Passage given >>
Consignment Security Declaration (CSD)

Purpose

The CSD is one of the regulatory tools used in the protection of air cargo and mail throughout its movement in the supply chain. It certifies that the cargo has been cleared in accordance with security programmes of regulated agents, known consignors, or aircraft operators. It is developed by the ICAO.

Sender/receiver

The declaration is completed by the entity that makes the cargo secure: the known consignor, regulated agent, aircraft operator that originally issued the security status.

It is accessible to all parties in the supply chain.

Legal requirement

This declaration is part of ICAO guidance on how states may comply with the standards and recommended practices of Annex 17 – Aviation Security to the Convention on International Civil Aviation (ICAO Doc 7300), signed in Chicago on 7 December 1944. This guidance is fully detailed in the ICAO Aviation Security Manual (ICAO Doc 8973 — Restricted), 13.5.7.27 to 13.5.7.33. This same document provides the template in Appendix 33. The declaration may be in hard copy or electronic.

States may apply this ICAO guidance through their national regulations, giving them legal force.

Data supplied >>
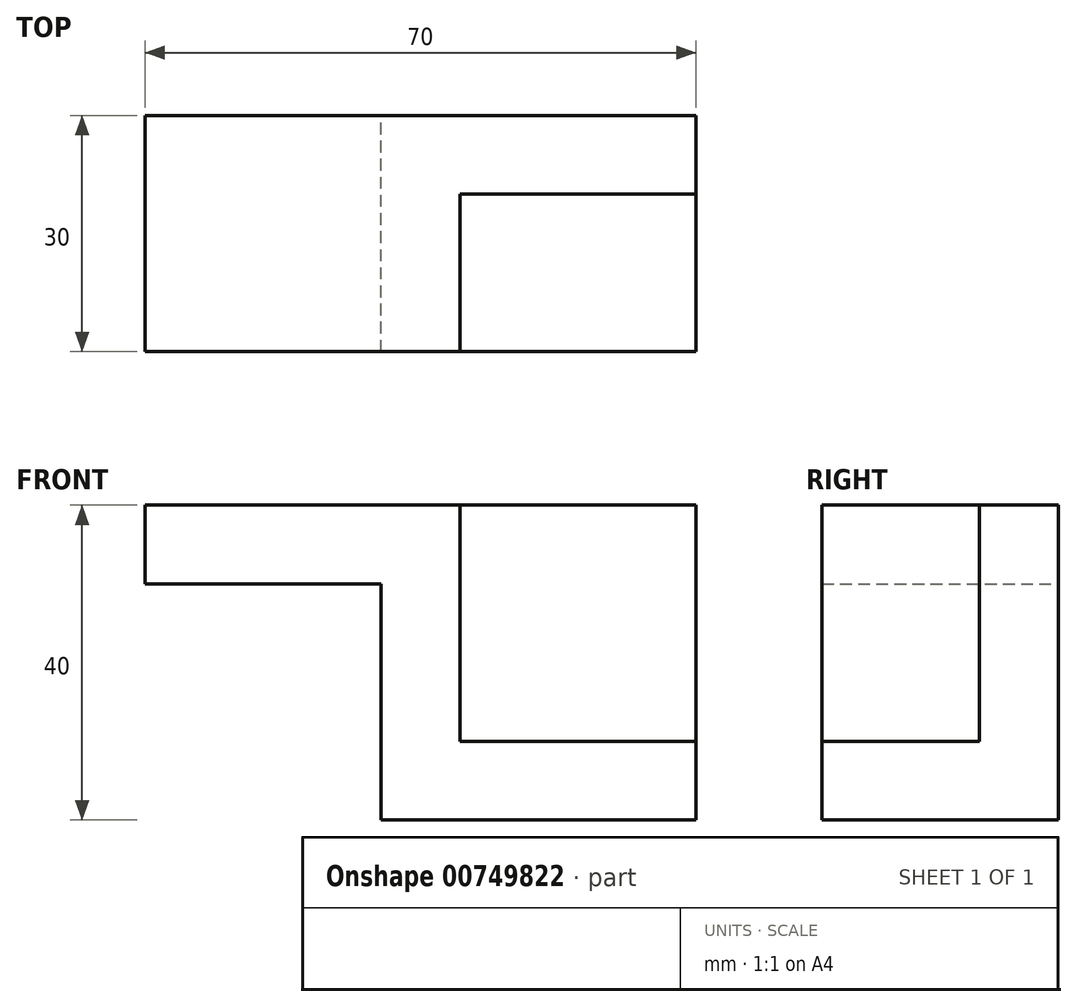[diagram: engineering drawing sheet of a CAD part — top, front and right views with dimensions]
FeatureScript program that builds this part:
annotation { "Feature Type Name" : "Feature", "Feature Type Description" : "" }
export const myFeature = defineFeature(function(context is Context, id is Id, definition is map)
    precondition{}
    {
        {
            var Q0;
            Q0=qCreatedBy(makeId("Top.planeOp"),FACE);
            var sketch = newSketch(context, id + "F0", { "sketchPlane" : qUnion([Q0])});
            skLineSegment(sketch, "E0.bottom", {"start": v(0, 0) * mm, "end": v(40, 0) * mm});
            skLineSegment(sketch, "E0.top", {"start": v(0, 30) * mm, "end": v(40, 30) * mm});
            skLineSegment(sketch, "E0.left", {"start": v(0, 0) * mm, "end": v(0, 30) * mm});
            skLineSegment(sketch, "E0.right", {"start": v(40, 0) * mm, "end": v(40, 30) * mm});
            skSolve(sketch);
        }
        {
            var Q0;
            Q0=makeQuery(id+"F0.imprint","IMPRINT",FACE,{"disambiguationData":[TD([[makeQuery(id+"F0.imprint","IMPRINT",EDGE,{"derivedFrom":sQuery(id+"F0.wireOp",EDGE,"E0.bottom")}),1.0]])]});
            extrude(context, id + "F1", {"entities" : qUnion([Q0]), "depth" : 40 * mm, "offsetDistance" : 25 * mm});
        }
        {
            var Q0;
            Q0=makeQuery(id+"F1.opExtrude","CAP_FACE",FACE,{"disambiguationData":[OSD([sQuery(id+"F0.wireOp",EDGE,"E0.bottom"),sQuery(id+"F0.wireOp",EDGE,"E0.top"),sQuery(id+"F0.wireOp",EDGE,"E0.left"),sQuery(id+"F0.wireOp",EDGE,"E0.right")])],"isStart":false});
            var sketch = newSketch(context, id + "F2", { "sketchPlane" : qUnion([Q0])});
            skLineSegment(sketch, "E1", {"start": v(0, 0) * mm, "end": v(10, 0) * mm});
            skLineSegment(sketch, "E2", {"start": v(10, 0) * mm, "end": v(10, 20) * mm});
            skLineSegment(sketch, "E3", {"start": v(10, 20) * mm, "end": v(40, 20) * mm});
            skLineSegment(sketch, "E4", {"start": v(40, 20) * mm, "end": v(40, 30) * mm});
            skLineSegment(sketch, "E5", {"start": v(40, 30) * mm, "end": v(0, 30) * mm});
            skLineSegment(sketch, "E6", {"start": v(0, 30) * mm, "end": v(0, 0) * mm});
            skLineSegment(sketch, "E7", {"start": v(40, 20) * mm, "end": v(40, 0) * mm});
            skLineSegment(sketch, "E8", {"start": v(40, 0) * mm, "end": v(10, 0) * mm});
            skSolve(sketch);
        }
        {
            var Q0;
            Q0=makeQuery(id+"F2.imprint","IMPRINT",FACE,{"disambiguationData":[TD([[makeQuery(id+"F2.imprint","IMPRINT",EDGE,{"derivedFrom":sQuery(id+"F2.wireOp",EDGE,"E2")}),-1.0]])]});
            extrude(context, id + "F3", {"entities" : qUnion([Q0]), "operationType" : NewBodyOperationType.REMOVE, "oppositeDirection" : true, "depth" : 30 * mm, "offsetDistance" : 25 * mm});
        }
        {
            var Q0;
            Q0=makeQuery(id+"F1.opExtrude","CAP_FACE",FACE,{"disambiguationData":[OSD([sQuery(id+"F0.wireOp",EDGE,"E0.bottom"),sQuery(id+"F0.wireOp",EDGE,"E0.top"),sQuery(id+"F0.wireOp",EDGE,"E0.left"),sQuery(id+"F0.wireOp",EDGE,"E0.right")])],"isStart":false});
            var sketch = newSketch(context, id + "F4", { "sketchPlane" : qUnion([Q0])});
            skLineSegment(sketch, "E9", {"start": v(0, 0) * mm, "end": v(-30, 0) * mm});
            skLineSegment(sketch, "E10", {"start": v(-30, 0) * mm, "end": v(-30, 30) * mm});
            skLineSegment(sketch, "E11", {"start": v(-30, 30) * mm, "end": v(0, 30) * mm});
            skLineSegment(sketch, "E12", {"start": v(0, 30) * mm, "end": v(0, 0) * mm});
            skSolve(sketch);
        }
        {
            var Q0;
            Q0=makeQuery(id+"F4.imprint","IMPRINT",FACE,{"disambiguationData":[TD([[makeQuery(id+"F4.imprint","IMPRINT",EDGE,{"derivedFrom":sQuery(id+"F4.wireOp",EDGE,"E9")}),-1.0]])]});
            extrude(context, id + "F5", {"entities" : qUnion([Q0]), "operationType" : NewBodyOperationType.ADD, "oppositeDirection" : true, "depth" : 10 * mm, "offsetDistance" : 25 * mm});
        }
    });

--

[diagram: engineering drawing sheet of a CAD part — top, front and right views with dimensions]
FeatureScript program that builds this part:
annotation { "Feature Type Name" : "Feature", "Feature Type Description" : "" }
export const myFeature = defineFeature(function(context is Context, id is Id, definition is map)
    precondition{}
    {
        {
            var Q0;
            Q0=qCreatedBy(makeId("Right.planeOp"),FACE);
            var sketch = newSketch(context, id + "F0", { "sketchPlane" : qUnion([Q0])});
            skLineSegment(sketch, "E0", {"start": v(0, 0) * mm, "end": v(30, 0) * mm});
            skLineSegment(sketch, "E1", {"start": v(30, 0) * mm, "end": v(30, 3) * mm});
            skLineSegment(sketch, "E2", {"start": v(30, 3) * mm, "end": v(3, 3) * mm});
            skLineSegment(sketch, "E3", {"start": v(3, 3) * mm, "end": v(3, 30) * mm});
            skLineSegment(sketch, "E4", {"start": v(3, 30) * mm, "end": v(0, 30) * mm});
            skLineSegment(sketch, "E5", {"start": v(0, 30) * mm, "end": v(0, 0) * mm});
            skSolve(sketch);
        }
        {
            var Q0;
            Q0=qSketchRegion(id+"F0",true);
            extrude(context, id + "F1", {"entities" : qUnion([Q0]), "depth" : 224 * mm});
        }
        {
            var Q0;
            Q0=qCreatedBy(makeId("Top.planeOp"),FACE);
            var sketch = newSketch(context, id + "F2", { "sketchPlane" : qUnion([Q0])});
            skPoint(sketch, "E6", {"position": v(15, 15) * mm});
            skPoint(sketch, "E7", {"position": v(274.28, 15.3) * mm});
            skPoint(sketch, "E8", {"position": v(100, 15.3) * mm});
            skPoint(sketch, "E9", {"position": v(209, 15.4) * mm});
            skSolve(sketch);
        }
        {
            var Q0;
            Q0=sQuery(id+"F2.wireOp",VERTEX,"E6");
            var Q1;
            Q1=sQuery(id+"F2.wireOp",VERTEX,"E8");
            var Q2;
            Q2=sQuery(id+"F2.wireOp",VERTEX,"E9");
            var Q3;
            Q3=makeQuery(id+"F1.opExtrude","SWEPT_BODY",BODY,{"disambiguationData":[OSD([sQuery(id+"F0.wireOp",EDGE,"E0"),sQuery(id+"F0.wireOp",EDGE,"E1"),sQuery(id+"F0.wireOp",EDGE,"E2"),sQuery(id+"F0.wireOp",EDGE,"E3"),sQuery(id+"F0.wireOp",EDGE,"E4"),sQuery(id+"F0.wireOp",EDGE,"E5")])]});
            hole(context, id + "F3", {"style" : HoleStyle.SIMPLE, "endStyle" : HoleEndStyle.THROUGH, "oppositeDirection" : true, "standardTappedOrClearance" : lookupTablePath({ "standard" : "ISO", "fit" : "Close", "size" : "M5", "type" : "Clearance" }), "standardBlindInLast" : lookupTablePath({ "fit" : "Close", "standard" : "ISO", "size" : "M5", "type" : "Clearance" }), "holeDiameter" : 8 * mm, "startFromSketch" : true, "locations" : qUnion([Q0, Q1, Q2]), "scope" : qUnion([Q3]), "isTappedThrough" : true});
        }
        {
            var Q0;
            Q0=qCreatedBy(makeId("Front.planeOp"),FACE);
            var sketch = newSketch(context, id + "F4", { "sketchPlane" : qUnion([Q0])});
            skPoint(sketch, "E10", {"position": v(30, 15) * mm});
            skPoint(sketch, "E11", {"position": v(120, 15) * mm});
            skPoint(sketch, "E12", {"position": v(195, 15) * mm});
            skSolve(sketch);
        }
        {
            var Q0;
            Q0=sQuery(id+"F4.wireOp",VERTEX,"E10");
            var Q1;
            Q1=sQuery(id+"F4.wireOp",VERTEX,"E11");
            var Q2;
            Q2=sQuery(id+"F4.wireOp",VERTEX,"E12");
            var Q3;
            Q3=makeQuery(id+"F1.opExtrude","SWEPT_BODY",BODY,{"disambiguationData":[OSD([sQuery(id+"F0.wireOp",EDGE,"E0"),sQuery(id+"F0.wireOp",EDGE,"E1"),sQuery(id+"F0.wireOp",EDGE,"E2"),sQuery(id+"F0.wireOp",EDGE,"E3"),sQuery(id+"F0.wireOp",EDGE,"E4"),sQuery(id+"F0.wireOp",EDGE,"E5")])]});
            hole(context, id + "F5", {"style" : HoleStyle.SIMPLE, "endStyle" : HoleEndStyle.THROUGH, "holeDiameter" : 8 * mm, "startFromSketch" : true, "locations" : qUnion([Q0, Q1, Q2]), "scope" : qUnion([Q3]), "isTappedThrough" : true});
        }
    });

Instructions for the task >>
Extend the piece on the Consignment Security Declaration by adding what follows its final sentence.

Reply >>
Standards

Existing digital standards include: IATA Cargo Interchange Message Procedures (IMP), IATA Cargo Extensible Markup Language (XML), IATA ONE Record as well as the Universal Postal Union (UPU) for airmail.

IATA, working closely with other stakeholders, developed an electronic version of the CSD, the eCSD, similarly intended to provide a common international standard for cargo shipments. IATA adopted the eCSD in Resolution 651 as a universal standard that provides consignment information in accordance with the guidance provided in ICAO Aviation Security Manual (ICAO Doc 8973 — Restricted) and the regulatory requirements of the European Commission Implementing Regulation (EU) 2015/1998.

ICAO and UNECE have collaborated through the UN CEFACT to include the CSD in the Multimodal Transport Reference Data Model (MMT RDM). These standards enable interoperability between existing digital standards for the CSD through re-use of the data elements and are available as free-of-charge, public goods on the UNECE website.

Differences

The ICAO Aviation Security Manual provides the template for the CSD.

Platforms

Cargo Community Systems (CCS) are the emerging platform for sharing CSDs and data from other relevant documents.

Data

  1. Regulated entity category (RA, KC or AO) and identifier
  2. Unique consignment identifier: The identification of the consignment itself must be entered. This may be an air waybill, a house bill or a mail consignment identifier.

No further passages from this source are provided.